L’Homme à tête de chou est un album-concept écrit en 1976 par Serge Gainsbourg. Il y développe une dérision, une liberté et une invention verbale et musicale exceptionnelles.
Alain Bashung était de la même famille musicale, celle de l’élégance morale, de l’exigence artistique, de l’ironie un peu désespérée, oscillant de la même façon entre gravité et légèreté. Au printemps dernier, juste avant de s’en aller « faire un tour de l’autre côté », il a eu le courage et l’élégance d’achever sa part de travail pour le projet chorégraphique de Jean-Claude Gallotta. Il a enregistré les chansons de l’album l’Homme à tête de chou, a lié les différents tableaux de l’histoire de Marilou en une continuité musicale d’une heure dix. « Il l’a fait magnifiquement, dit Jean-Claude Gallotta, sa voix était en pleine puissance, et en pleine intériorité. »

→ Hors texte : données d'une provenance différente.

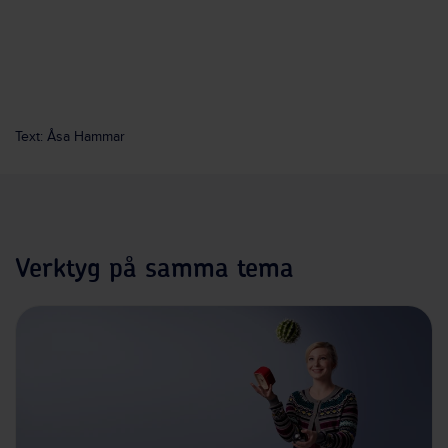
Text: Åsa Hammar
Verktyg på samma tema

Jean-Claude Gallotta qui aime croiser le fer avec des genres différents (rock, jazz, musique khmer, Bach, Kurt Weill, Janacek, Dusapin, Lully..) retrouve ici ses idoles d’adolescent par lesquels il a découvert la musique. En douze tableaux et avec quatorze danseurs, sous le regard des deux maîtres, mais «leur absence en héritage », Jean-Claude Gallotta se propose de fondre son univers aux leurs, de traiter chorégraphiquement le dépouillement, la violence, le désir, « qu’on perçoive quelque chose, dit-il, de la douleur latente qui parcourait ces deux artistes en même temps que leur formidable énergie ».